A blockchain industry alliance has released a guide and list of use cases for deploying the technology to enable, among other things, the purchase of fractions of real estate property as digital securities on an open marketplace.

The Enterprise Ethereum Alliance (EEA) used its 30-page Real Estate Use Case document to promote blockchain as a more open, transparent and traceable method of transacting in the multi-trillion dollar realty industry. The document was created by the EEA’s Real Estate Special Interest Group (SIG), which was created a year ago and has already garnered more than 50 member companies.

Among the member companies are blockchain software developers such as ApplicatureBlockapps and ConsenSys, as well as Deloitte LLC, John Hancock Life Insurance, Ott Capital Ventures, and online blockchain-powered real estate platforms Propy and Blockimmo.

Bastiaan Don, chair of the EEA’s Real Estate SIG, began developing his Swiss-based Blockimmo marketplace a little over a year ago. Like a stock market with corporations, Blockimmo users can purchase, sell or trade portions of real estate properties that have been turned into digital tokens on a global marketplace that runs 24/7.

On March 1, Blockimmo listed its first tokenized property – an apartment building with a restaurant – with a value of 15 million Swiss francs ($14.8 million).
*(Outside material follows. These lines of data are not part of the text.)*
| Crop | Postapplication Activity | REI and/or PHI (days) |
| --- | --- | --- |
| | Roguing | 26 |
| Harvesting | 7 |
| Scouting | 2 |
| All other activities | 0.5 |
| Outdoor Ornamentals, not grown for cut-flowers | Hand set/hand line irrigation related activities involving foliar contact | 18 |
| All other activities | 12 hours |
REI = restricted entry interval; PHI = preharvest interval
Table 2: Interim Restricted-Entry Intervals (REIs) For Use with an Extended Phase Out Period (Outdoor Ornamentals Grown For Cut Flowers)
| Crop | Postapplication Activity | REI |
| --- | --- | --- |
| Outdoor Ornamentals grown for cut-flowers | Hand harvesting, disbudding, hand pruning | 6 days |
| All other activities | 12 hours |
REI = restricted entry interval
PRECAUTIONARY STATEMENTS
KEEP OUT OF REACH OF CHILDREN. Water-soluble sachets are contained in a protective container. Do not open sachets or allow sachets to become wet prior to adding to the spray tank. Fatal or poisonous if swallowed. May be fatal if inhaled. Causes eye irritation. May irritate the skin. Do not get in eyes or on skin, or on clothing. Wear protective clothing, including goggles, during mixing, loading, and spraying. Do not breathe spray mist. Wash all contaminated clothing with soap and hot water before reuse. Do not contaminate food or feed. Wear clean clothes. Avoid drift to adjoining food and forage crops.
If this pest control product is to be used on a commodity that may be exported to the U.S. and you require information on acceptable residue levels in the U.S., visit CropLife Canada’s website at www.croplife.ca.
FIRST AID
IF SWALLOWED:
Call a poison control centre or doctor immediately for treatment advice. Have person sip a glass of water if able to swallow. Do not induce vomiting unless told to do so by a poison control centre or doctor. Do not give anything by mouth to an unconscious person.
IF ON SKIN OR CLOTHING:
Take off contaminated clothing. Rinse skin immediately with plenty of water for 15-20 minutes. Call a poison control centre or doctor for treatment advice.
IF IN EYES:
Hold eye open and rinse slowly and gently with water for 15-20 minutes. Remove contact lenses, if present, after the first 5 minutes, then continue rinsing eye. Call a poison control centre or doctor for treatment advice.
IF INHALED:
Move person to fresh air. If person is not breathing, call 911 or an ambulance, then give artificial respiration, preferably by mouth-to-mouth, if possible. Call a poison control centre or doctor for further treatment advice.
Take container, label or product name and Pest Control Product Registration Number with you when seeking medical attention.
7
Twenty percent of the property’s value was converted to “Swiss Crypto Tokens,” with transactions  enabled through the use of the “CryptoFranc,” a stablecoin linked directly to the Swiss franc. The tokens sold to four investors.

Real estate blockchain Blockimmo

Property data hashed on the an Ethereum blockchain using an Interplanetary File System (IFPS)

Stablecoins are cryptocurrencies that, unlike bitcoin, are linked to fiat currency, such as the U.S. dollar or Swiss franc. They’re expected to become increasingly popular as a vehicle to tokenize (digitize) assets, such as property that can then be bought or traded on blockchain exchanges. For example, J.P. Morgan recently created a stablecoin to transfer funds over a blockchain network internally and internationally between institutional clients.